**WHAT THE EXERCISE ASKS:**
Only the lines from the one containing "5: (297, 311, 0.93)" through the one containing "16: (350, 196, 1.19)" should be printed, exactly as they appear below, with both ends included.

========================================================================

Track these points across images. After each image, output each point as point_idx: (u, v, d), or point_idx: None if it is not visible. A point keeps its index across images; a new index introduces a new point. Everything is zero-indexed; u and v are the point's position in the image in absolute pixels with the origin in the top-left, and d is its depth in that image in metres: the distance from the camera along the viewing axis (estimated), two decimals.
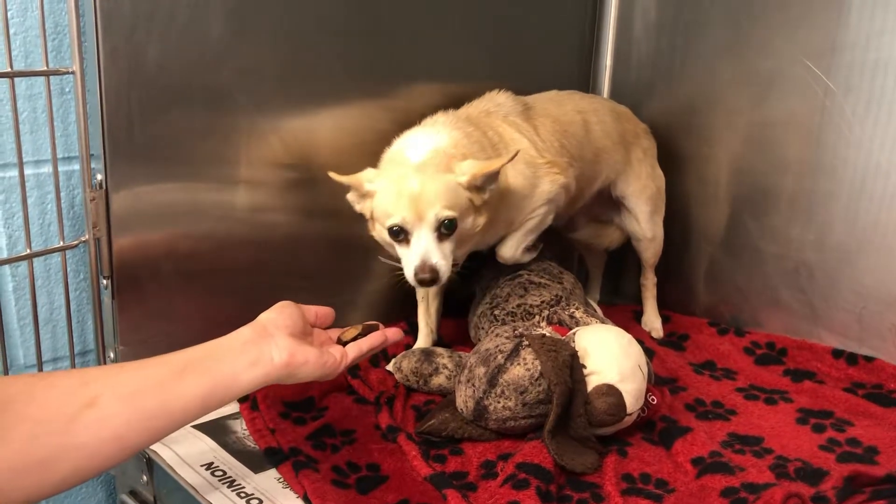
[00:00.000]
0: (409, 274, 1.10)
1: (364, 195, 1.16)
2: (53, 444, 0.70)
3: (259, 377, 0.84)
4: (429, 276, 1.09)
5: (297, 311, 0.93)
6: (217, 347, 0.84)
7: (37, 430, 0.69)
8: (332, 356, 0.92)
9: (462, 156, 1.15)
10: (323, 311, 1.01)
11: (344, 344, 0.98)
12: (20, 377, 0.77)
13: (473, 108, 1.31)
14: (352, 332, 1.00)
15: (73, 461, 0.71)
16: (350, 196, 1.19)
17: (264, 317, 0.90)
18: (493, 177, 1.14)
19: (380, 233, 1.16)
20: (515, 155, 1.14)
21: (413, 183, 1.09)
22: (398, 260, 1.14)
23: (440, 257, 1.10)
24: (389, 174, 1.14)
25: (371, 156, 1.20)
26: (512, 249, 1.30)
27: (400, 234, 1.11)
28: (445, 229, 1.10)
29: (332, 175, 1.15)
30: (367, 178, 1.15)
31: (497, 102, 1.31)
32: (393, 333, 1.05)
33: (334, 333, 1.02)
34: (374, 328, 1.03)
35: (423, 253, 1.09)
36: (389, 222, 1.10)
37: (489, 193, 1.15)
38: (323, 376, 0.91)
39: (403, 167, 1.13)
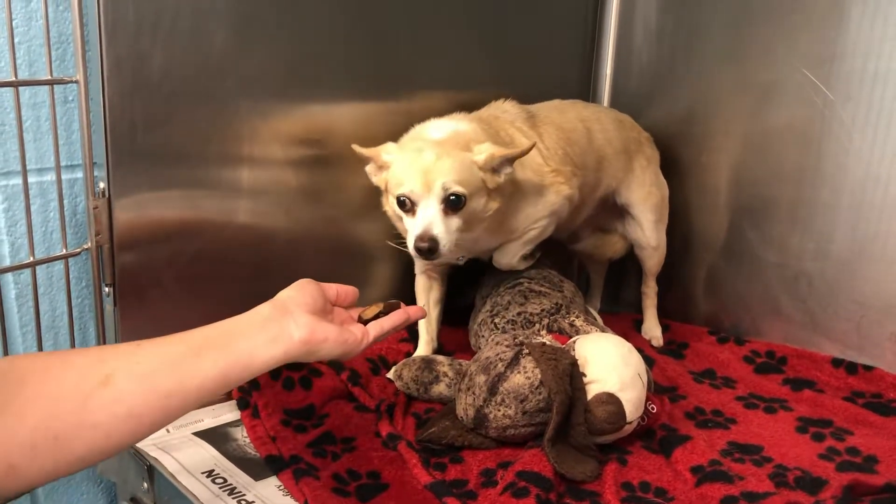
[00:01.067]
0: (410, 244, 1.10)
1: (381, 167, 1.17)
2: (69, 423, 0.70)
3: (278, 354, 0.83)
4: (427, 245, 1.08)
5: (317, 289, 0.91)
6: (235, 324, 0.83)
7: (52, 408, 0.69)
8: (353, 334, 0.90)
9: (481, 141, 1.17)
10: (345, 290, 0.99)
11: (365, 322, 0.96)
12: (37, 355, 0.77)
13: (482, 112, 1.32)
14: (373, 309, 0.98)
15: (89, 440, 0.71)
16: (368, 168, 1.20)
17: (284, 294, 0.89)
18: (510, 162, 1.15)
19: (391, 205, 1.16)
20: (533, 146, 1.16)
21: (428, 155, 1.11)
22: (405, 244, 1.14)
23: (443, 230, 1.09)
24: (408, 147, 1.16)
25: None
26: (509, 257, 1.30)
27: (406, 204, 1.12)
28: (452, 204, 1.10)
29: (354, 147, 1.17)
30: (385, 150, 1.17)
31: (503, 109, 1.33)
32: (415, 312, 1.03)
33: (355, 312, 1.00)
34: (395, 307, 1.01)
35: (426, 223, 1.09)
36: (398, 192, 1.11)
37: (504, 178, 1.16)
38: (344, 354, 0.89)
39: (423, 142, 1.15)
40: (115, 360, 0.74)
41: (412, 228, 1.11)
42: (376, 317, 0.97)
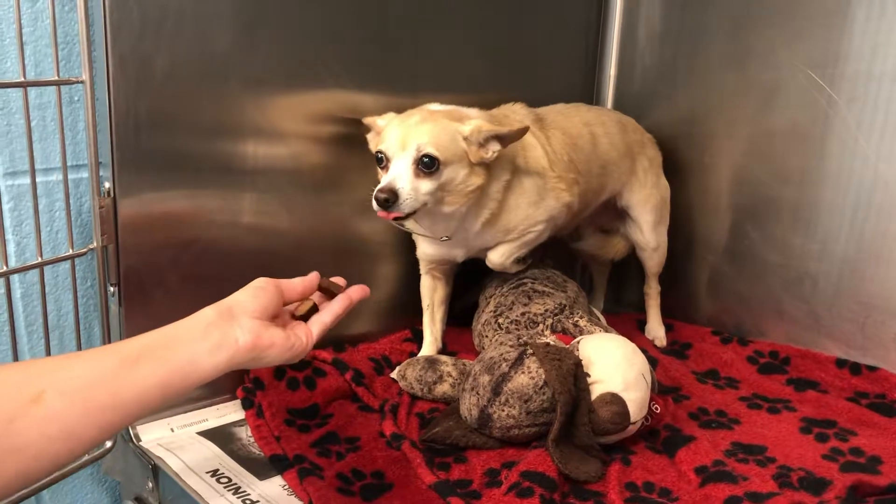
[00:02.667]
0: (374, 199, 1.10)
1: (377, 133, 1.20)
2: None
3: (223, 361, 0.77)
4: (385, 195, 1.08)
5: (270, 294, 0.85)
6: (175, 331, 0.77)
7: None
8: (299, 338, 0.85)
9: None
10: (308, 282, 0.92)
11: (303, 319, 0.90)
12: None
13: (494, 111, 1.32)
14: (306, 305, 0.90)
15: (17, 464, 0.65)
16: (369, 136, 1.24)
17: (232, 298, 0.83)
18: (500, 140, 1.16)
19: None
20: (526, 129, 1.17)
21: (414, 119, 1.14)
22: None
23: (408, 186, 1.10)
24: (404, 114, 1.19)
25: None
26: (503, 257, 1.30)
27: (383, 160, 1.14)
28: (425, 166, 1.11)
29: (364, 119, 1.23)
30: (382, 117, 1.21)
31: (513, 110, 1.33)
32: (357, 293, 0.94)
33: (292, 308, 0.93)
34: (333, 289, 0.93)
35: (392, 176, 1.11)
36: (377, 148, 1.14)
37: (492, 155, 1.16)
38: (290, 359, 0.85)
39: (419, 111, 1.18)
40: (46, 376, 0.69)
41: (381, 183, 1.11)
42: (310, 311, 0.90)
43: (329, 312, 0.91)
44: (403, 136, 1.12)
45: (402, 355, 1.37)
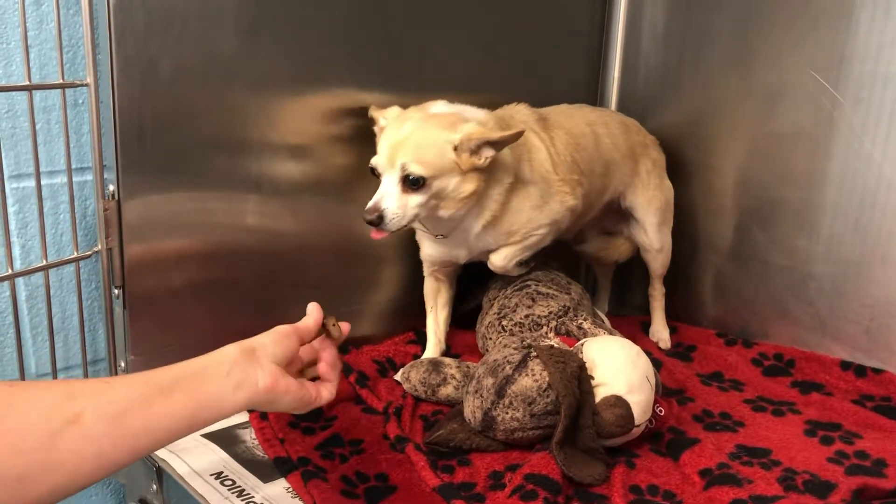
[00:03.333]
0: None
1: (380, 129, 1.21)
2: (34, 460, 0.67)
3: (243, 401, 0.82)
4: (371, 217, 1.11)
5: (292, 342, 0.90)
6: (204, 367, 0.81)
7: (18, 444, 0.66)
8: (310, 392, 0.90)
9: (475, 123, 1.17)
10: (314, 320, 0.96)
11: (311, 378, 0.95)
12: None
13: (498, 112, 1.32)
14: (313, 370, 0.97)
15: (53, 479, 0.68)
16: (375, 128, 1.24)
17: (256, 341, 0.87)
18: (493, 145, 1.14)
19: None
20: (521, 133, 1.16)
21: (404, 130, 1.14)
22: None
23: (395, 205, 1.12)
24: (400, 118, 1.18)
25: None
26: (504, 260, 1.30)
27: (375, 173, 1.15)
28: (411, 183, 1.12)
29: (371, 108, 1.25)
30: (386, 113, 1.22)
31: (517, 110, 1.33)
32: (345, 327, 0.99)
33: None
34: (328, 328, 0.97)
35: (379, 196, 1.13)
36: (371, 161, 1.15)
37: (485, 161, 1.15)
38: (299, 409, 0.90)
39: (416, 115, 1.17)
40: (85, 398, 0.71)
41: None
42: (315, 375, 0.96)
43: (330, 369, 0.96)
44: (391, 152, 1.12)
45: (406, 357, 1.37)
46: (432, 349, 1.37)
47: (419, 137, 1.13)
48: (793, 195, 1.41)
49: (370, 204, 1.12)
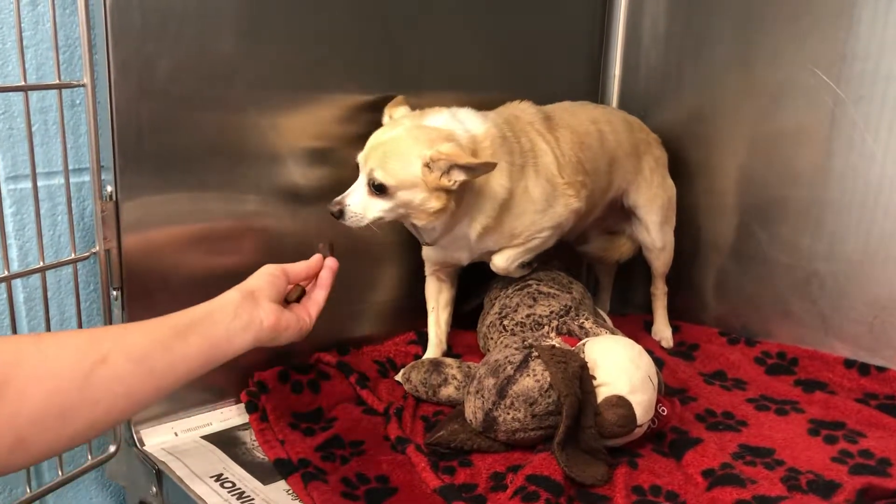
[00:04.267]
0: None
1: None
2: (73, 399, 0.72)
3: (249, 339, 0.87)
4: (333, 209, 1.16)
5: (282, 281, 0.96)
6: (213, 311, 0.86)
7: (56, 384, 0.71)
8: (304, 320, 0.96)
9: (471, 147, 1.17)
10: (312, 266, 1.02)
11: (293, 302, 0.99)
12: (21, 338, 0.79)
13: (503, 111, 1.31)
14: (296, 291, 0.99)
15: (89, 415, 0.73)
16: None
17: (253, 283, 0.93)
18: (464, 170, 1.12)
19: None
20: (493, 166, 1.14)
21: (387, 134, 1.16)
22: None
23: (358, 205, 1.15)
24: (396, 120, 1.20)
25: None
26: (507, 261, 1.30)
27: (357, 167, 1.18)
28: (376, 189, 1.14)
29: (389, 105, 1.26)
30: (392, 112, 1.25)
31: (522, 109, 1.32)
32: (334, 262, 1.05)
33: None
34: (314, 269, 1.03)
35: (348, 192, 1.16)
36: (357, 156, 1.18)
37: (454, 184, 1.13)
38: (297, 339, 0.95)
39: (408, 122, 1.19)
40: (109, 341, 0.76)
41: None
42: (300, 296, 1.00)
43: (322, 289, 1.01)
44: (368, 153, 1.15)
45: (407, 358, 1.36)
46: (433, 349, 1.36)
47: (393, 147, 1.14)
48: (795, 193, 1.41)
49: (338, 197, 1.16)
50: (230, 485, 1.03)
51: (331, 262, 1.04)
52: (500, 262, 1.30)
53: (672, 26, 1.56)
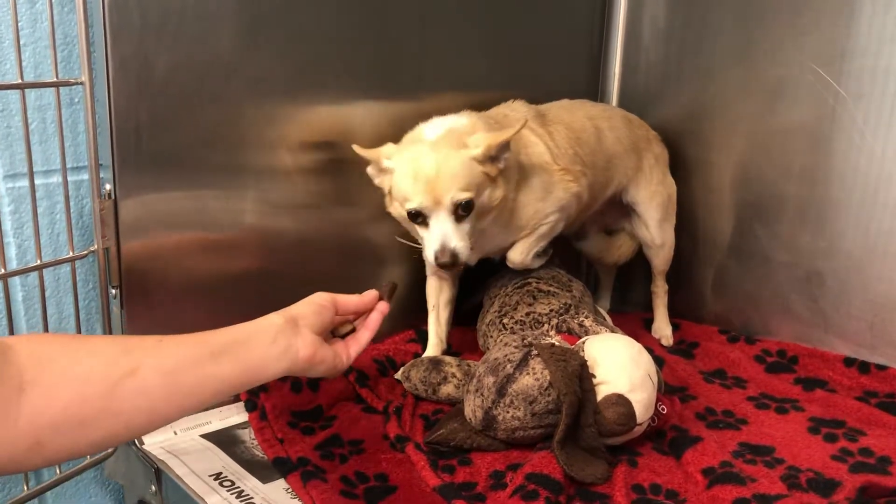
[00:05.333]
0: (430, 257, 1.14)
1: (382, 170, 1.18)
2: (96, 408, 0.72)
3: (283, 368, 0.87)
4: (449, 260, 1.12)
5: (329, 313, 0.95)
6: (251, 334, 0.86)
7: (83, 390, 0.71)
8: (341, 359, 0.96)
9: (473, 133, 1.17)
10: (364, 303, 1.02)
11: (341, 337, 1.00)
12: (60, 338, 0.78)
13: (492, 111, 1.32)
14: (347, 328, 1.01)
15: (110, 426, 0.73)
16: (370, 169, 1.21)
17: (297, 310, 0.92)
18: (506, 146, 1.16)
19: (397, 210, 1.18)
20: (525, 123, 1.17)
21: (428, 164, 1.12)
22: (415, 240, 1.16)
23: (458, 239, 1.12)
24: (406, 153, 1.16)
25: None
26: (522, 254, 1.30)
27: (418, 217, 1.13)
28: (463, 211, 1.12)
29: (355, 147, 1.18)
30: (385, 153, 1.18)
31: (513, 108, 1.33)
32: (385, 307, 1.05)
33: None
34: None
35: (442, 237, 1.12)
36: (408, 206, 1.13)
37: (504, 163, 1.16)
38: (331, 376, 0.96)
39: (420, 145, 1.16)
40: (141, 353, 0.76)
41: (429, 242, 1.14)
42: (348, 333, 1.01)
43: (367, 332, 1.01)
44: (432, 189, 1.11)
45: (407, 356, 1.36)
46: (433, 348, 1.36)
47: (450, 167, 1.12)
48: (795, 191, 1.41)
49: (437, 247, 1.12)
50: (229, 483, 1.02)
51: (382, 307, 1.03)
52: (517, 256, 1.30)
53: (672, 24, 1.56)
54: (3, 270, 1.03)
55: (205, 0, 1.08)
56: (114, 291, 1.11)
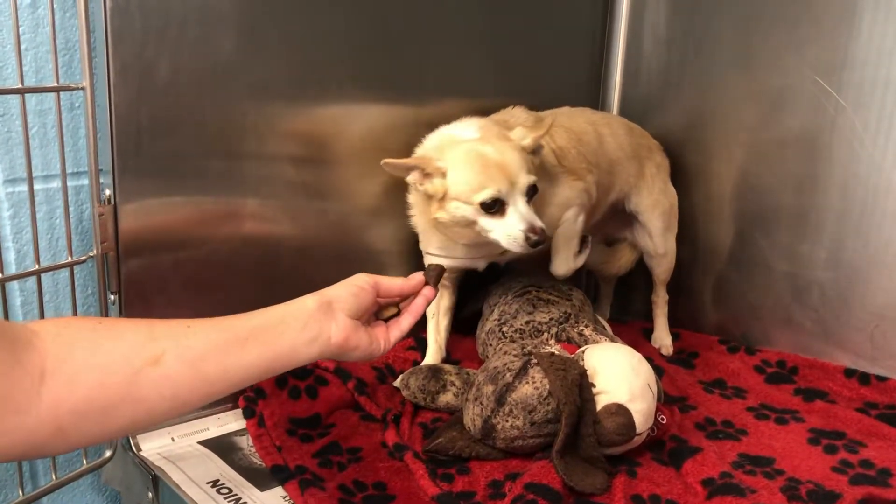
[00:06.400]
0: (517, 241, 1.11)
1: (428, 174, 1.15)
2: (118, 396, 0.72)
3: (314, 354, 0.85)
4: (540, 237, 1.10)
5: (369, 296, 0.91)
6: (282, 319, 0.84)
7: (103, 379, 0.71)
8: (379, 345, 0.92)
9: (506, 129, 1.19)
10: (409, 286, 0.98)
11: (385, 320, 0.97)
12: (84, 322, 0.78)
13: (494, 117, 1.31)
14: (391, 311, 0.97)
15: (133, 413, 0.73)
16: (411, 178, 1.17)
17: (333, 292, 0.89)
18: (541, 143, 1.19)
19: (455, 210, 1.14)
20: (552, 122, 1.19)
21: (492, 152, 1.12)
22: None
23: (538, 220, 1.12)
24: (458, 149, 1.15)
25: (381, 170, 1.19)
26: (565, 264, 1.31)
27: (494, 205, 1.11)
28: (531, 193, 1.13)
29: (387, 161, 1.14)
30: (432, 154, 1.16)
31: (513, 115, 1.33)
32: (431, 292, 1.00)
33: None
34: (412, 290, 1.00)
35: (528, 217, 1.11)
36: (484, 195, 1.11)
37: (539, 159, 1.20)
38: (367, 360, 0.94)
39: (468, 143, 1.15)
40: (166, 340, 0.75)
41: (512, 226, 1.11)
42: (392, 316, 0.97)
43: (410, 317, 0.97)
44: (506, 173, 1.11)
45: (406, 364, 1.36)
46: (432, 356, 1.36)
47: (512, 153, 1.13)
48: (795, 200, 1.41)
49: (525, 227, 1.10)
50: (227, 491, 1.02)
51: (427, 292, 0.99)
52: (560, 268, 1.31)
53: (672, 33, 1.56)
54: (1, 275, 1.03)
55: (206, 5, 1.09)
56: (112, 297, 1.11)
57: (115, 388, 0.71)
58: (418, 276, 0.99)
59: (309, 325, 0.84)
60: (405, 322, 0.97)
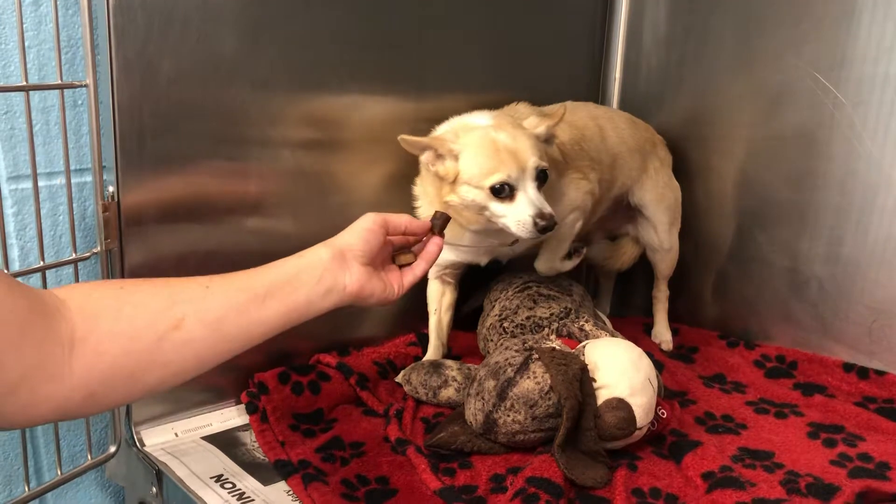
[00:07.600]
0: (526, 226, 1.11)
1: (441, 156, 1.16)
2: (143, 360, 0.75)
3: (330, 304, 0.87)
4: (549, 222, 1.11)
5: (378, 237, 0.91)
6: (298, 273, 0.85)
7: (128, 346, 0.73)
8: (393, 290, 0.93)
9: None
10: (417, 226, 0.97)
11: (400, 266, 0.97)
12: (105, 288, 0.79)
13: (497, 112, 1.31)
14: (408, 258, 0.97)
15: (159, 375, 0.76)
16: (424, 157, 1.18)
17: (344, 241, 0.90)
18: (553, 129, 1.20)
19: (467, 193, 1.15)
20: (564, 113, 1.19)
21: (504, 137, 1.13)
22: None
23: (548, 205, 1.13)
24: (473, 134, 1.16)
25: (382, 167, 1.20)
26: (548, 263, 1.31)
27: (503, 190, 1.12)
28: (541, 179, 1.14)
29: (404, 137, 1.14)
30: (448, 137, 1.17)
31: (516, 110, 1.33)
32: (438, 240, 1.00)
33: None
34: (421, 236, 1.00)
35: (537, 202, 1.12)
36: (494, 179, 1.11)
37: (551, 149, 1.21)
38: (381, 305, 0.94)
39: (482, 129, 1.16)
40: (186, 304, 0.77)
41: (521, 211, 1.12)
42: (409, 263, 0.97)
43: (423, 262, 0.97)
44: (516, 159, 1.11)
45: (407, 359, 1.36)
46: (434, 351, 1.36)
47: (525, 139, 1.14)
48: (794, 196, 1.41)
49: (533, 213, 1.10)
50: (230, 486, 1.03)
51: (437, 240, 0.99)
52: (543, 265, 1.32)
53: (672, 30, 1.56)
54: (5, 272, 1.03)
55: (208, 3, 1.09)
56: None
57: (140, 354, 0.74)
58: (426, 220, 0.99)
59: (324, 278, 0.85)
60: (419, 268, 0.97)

========================================================================

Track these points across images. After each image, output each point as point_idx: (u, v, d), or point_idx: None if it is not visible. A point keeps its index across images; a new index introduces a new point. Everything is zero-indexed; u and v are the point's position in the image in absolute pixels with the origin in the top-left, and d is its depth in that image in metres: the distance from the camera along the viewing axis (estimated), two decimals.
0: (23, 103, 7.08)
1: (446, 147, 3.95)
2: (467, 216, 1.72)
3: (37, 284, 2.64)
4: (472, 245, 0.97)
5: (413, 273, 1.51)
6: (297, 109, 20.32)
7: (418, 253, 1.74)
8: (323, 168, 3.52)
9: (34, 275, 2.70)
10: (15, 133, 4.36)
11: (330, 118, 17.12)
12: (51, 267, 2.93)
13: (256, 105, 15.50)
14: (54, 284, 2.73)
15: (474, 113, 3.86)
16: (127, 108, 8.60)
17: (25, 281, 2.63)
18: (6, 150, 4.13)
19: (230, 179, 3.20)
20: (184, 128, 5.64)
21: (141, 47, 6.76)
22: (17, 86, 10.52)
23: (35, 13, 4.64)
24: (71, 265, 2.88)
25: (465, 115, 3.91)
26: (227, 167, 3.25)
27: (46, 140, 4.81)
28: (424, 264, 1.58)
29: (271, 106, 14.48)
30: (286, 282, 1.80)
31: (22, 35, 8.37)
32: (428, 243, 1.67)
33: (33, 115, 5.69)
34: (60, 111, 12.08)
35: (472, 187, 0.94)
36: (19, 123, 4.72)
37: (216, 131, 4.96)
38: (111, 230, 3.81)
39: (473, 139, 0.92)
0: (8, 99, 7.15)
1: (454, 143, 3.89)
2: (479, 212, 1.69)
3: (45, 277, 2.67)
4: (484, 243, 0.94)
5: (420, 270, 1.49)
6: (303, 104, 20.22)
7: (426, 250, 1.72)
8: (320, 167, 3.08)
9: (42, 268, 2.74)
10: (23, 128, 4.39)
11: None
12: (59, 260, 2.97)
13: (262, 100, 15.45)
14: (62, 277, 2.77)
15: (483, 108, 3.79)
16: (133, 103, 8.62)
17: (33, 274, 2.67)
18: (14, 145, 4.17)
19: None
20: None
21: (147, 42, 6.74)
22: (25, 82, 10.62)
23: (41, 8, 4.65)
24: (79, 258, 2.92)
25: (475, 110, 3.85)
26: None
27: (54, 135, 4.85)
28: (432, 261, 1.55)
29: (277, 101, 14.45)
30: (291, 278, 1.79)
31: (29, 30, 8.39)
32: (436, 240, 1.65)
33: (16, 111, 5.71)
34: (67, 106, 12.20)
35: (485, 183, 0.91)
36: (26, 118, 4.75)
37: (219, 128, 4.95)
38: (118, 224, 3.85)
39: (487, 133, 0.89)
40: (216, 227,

========================================================================

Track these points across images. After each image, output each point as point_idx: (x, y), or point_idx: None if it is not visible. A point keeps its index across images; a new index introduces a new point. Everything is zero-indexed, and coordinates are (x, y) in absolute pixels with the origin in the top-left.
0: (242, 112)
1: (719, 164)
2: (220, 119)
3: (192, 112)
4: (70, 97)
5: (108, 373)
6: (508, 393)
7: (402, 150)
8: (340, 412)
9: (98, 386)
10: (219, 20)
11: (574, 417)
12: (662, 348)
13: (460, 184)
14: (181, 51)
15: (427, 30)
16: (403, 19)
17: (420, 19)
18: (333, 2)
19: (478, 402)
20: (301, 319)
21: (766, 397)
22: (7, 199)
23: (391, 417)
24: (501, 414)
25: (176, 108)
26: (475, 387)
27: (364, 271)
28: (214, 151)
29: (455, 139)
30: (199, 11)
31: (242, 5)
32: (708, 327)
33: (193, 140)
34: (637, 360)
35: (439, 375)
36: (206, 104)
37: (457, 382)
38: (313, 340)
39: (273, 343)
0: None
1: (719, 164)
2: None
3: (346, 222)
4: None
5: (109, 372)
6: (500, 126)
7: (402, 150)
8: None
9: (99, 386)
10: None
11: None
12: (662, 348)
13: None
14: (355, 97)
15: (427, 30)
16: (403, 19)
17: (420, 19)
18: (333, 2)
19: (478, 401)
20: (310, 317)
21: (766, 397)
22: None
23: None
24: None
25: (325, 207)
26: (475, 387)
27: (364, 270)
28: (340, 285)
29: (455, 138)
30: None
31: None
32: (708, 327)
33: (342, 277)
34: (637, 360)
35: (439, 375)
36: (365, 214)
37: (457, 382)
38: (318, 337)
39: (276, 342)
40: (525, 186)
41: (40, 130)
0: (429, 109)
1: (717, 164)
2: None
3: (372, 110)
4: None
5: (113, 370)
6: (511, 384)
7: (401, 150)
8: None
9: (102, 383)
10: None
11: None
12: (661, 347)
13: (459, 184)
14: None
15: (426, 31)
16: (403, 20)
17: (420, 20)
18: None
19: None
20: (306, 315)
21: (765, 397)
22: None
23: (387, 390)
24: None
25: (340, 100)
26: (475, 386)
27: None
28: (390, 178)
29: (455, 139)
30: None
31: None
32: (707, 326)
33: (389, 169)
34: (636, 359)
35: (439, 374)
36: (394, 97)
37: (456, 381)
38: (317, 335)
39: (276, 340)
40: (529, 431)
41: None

========================================================================

**ANSWER TO THIS EXERCISE:**
5: (297, 311, 0.93)
6: (217, 347, 0.84)
7: (37, 430, 0.69)
8: (332, 356, 0.92)
9: (462, 156, 1.15)
10: (323, 311, 1.01)
11: (344, 344, 0.98)
12: (20, 377, 0.77)
13: (473, 108, 1.31)
14: (352, 332, 1.00)
15: (73, 461, 0.71)
16: (350, 196, 1.19)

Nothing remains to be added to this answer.